Why is it not good to have a primary key on a join table?

pez_dispenser picture pez_dispenser · May 19, 2009 · Viewed 11.1k times · Source

I was watching a screencast where the author said it is not good to have a primary key on a join table but didn't explain why.

The join table in the example had two columns defined in a Rails migration and the author added an index to each of the columns but no primary key.

Why is it not good to have a primary key in this example?

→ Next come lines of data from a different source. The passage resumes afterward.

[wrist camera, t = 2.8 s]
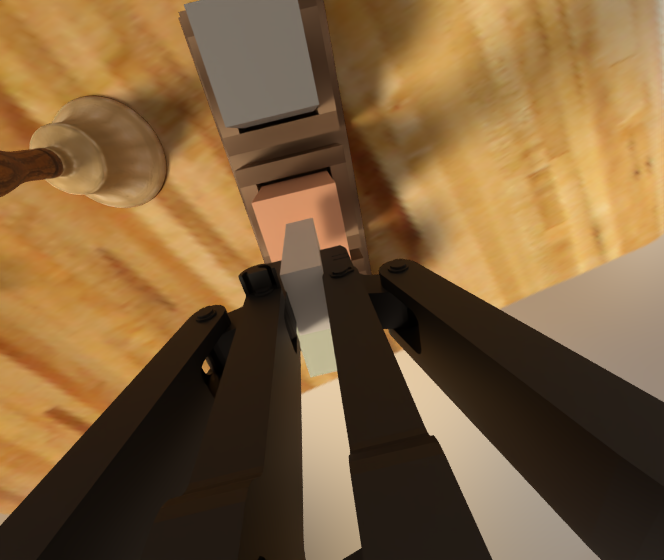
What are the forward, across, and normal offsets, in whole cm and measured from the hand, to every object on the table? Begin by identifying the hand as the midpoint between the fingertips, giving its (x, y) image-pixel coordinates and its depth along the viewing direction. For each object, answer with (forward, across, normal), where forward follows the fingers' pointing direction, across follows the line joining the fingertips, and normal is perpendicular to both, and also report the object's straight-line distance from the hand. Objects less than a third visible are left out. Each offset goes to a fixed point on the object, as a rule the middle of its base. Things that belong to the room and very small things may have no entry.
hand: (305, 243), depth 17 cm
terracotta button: (+8, 0, 0) cm, 8 cm away
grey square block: (+8, 0, +9) cm, 12 cm away
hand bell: (+12, -14, +7) cm, 20 cm away
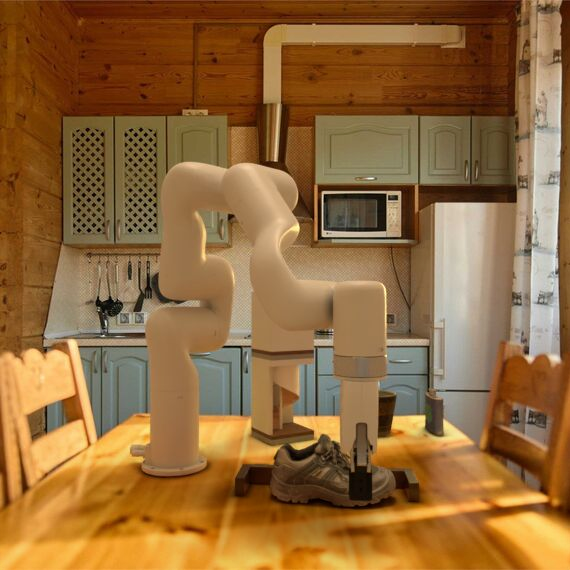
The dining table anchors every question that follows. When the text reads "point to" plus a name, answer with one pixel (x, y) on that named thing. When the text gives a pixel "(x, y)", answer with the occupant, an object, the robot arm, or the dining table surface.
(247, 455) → the dining table surface
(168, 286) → the robot arm
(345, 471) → the hiking shoe
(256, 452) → the dining table surface
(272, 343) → the cream pedestal stand
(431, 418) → the flask
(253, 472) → the bracket
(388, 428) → the ceramic cup
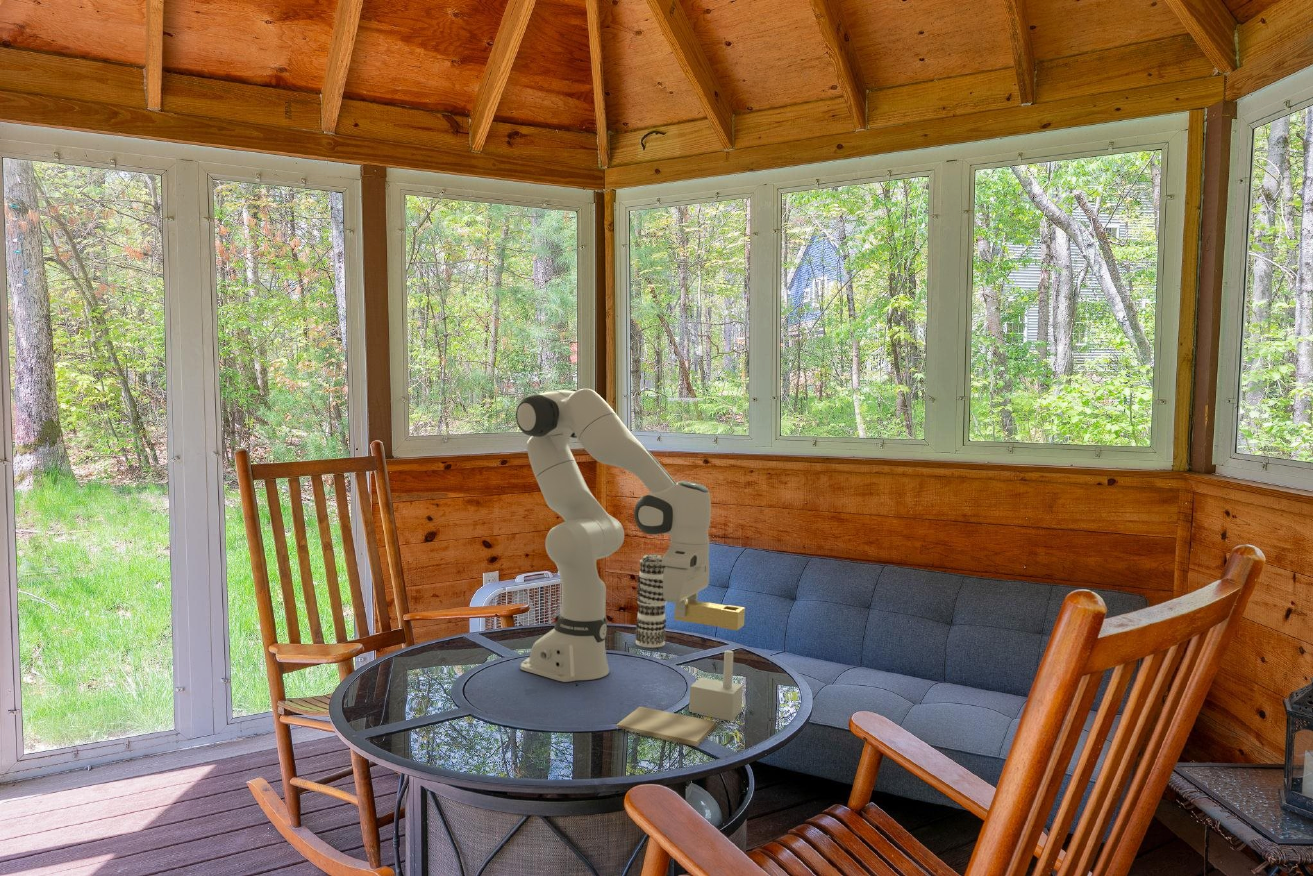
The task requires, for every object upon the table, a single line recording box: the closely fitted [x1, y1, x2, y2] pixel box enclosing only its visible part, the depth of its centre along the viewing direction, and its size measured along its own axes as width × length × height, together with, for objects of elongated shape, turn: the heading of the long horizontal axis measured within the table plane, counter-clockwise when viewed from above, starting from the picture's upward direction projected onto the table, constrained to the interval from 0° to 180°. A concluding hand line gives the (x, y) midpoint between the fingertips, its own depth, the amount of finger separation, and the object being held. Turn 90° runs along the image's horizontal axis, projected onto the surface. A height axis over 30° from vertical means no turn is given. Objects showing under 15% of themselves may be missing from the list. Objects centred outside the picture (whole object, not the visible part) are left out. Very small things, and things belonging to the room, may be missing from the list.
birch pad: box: [615, 706, 717, 747], centre depth 180 cm, size 18×12×1 cm, turn 67°
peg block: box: [688, 650, 744, 722], centre depth 190 cm, size 10×7×14 cm
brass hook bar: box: [674, 598, 746, 631], centre depth 191 cm, size 15×5×4 cm, turn 67°
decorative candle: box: [635, 554, 668, 648], centre depth 241 cm, size 9×9×25 cm
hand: (685, 614), depth 193 cm, fingers closed on brass hook bar, 4 cm apart
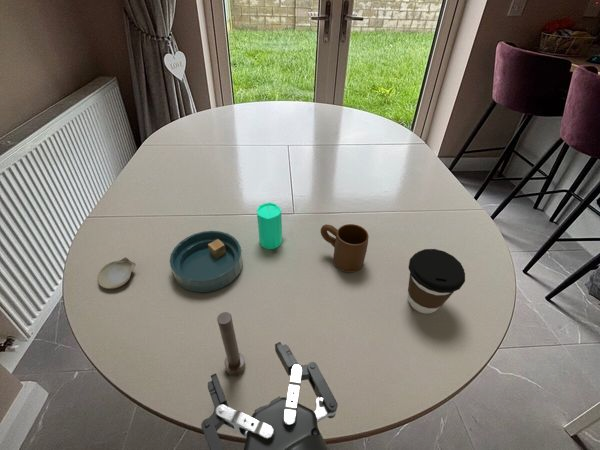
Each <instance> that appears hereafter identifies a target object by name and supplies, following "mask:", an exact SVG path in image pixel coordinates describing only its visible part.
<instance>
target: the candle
mask: <svg viewBox="0 0 600 450" xmlns="http://www.w3.org/2000/svg"><path fill="white" fill-rule="evenodd" d="M256 217H257V218H256V219H257V228H258V238H259V245H260V246H261V247H262V248H263V249H268V250H273V249H277V248H278V247H280V246H281V245H282V243H283V225H282V224H283V223H282V209H281V207H280V206H279V205H278V204H276V203H274V202H271V201H270V202H265V203H262V204H260V205H258V206H257V209H256Z"/></svg>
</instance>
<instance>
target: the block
mask: <svg viewBox="0 0 600 450" xmlns="http://www.w3.org/2000/svg"><path fill="white" fill-rule="evenodd" d="M208 247H209V251H210V253H211V254H212V255H213V256H214V257H215V258H216V259H217V258H219V257H221V256H222V255H224V254H226V249H225V245H224V244H223V243H222V242H221V241H220V240H219V239H217V240H215V241H213V242H211V243H209V244H208Z"/></svg>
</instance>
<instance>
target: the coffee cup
mask: <svg viewBox="0 0 600 450" xmlns="http://www.w3.org/2000/svg"><path fill="white" fill-rule="evenodd" d="M407 269H408V271H409V279H408V287H407V292H408V293H407V300H408V302H409V305H410V306H411V307H412V309H414V310H415V311H416V312H418V313H421V314H425V315H427V314H428V315H429V314H432V313H435V312H437V311H438V309H439V308H440V307H442V306H443V305H444V304H445V303H446V302H447V301H448V300H449V298H450V297H451V296H452V295H453V294H454V292H456V291H459V290H460V289H461V288H462V287H463V285H464V284H465V282H466V272H465V269H464V266H463V265H462V263H461V262H460V261H459V260H458V259H457V257H455V256H454V255H452V254H450V253H448V252H446V251H445V250H441V249H437V248H425V249H421V250H419V251H417V252H415V253H414V254H413V255H412V256H411V257H410V258H409V262H408V268H407Z"/></svg>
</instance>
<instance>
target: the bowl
mask: <svg viewBox="0 0 600 450" xmlns="http://www.w3.org/2000/svg"><path fill="white" fill-rule="evenodd" d="M217 239H219V240H220V241H221V242H222V243H223V244H224V245H225V249H226V254H224V255H222V256H221V257H219V258H217V259H216V258H215V257H214V256H213V255H212V254H211V253H210V251H209V247H208V244H209V243H211V242H213V241H215V240H217ZM243 263H244V261H243V254H242V247H241V244H240V243H239V241H238V240H237V238H235V237H234V236H233V235H231V234H229V233H227V232H224V231H219V230H205V231H200V232H197V233H193V234H191V235H189V236H186V237H185V238H184V239H182V240H181V241H179V242H178V244H176V246H175V247H174V248H173V250H172V252H171V253H170V256H169V266H170V269H171V272H172V275H173V277H174V280H175V281H176V282H177V284H178V285H179V286H181V287H182V288H183V289H185V290H188V291H191V292H194V293H207V292H214V291H218V290H220V289H223V288H224V287H226V286H228V285H229V284H231V283H232V282H233V281H234V280H235V279H236V278H237V277H238V275H239V274H240V273H241V271H242V267H243Z"/></svg>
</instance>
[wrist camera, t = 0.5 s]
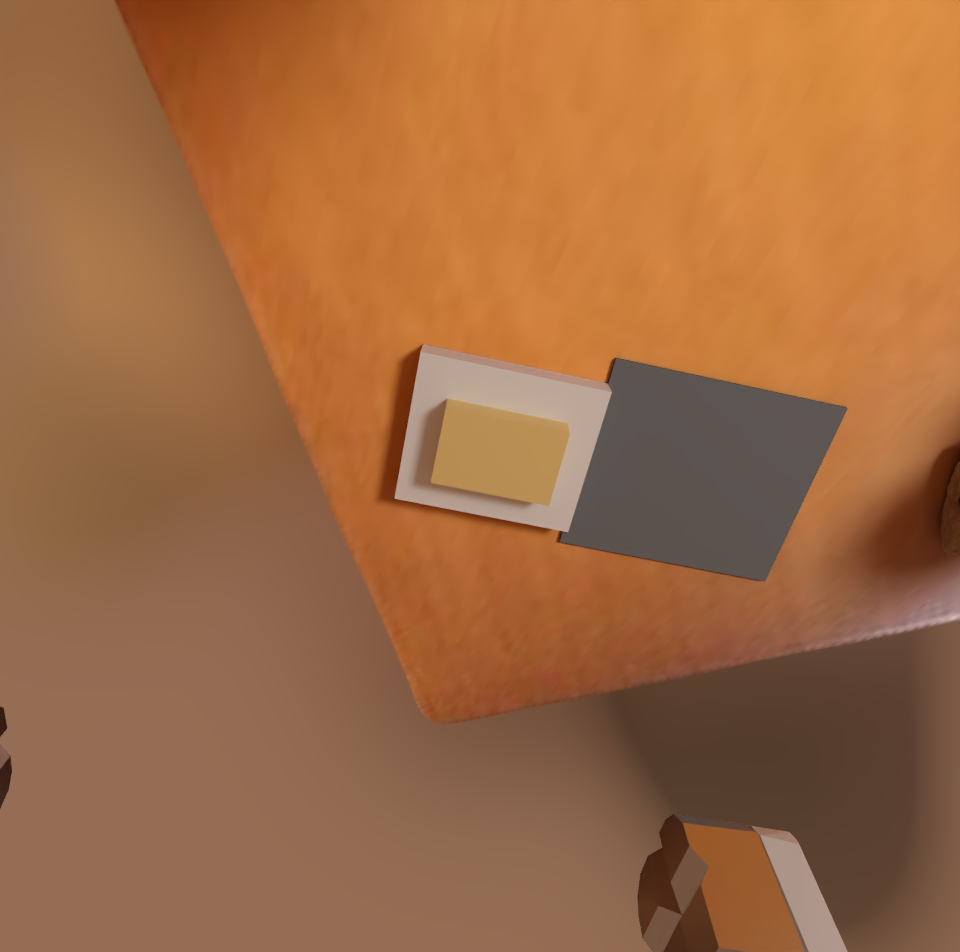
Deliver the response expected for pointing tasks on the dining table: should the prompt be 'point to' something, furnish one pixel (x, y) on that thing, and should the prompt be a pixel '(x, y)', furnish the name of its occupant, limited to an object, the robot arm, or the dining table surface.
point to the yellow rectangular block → (499, 452)
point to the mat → (699, 470)
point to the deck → (511, 392)
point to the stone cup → (952, 516)
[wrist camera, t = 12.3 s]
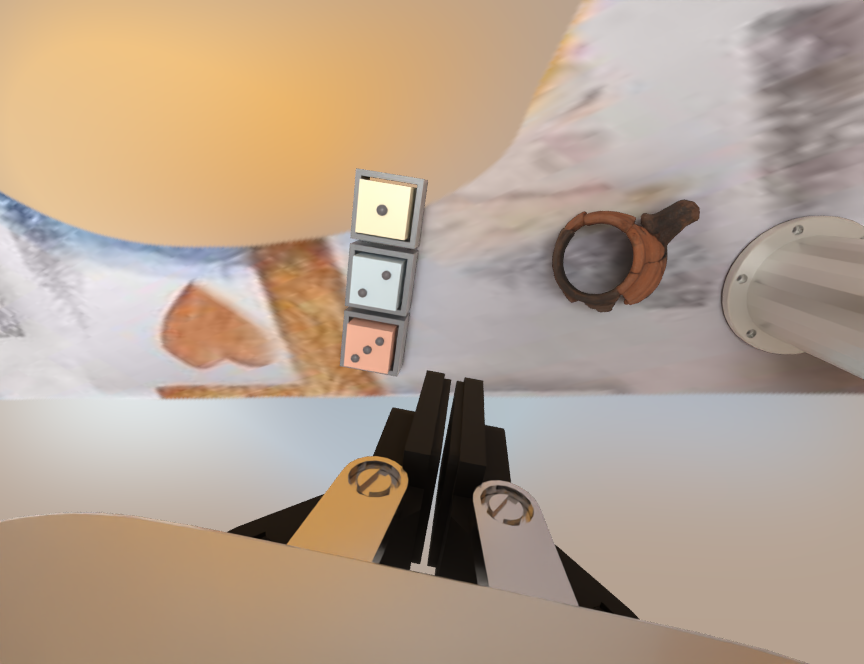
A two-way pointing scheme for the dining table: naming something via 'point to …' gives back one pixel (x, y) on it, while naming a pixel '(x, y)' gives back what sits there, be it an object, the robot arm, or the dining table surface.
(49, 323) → the dining table surface
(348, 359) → the button three
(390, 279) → the button two
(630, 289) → the pottery mug
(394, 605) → the robot arm
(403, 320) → the tile base
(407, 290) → the tile two base
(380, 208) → the button one
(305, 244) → the dining table surface
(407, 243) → the tile one base
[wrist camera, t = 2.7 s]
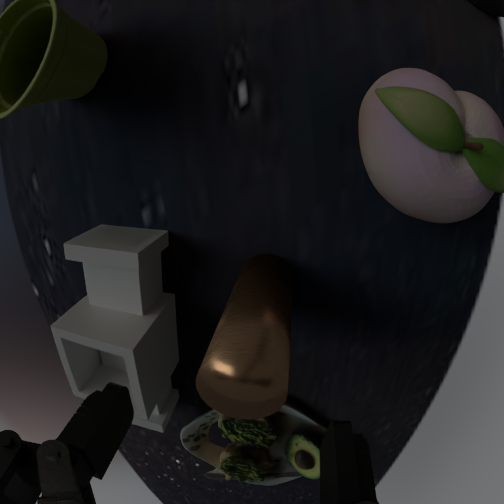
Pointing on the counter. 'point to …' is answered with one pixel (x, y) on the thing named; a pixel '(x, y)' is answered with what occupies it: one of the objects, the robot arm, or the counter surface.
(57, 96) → the plant pot
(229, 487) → the counter surface
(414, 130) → the decorative fruit
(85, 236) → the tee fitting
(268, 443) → the salad plate
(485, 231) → the counter surface
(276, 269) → the brown rounded rod
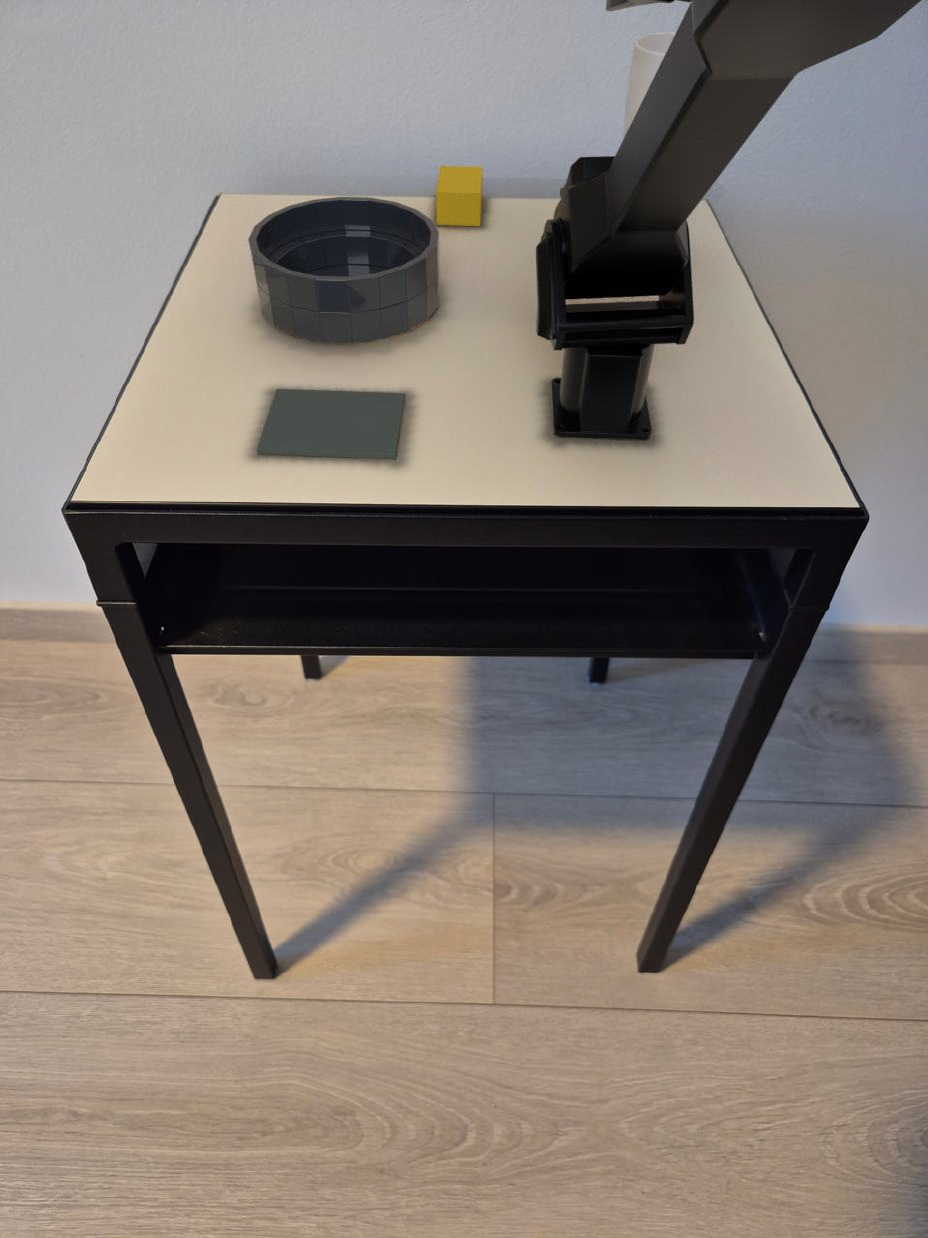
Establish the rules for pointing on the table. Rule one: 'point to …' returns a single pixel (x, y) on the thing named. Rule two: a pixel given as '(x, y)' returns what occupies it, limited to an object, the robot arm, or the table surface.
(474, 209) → the sponge
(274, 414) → the mat
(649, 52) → the white cup
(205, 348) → the table surface
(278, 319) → the bowl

create_table :categories_posts, :id => false do |t|
  t.column :category_id, :integer, :null => false
  t.column :post_id, :integer, :null => false
end
add_index :categories_posts, :category_id
add_index :categories_posts, :post_id

EDIT: As I mentioned to Cletus, I can understand the potential usefulness of an auto number field as a primary key even for a join table. However in the example I listed above, the author explicitly avoids creating an auto number field with the syntax ":id => false" in the "create table" statement. Normally Rails would automatically add an auto-number id field to a table created in a migration like this and this would become the primary key. But for this join table, the author specifically prevented it. I wasn't sure why he decided to follow this approach.

Answer

Matt Rogish picture Matt Rogish · May 19, 2009

Some notes:

  1. The combination of category_id and post_id is unique in of itself, so an additional ID column is redundant and wasteful
  2. The phrase "not good to have a primary key" is incorrect in the screencast. You still have a Primary Key -- it is just made up of the two columns (e.g. CREATE TABLE foo( cid, pid, PRIMARY KEY( cid, pid ) ). For people who are used to tacking on ID values everywhere this may seem odd but in relational theory it is quite correct and natural; the screencast author would better have said it is "not good to have an implicit integer attribute called 'ID' as the primary key".
  3. It is redundant to have the extra column because you will place a unique index on the combination of category_id and post_id anyway to ensure no duplicate rows are inserted
  4. Finally, although common nomenclature is to call it a "composite key" this is also redundant. The term "key" in relational theory is actually the set of zero or more attributes that uniquely identify the row, so it is fine to say that the primary key is category_id, post_id
  5. Place the MOST SELECTIVE column FIRST in the primary key declaration. A discussion of the construction of b(+/*) trees is out of the scope of this answer ( for some lower-level discussion see: http://www.akadia.com/services/ora_index_selectivity.html ) but in your case, you'd probably want it on post_id, category_id since post_id will show up less often in the table and thus make the index more useful. Of course, since the table is so small and the index will be, essentially, the data rows, this is not very important. It would be in broader cases where the table is wider.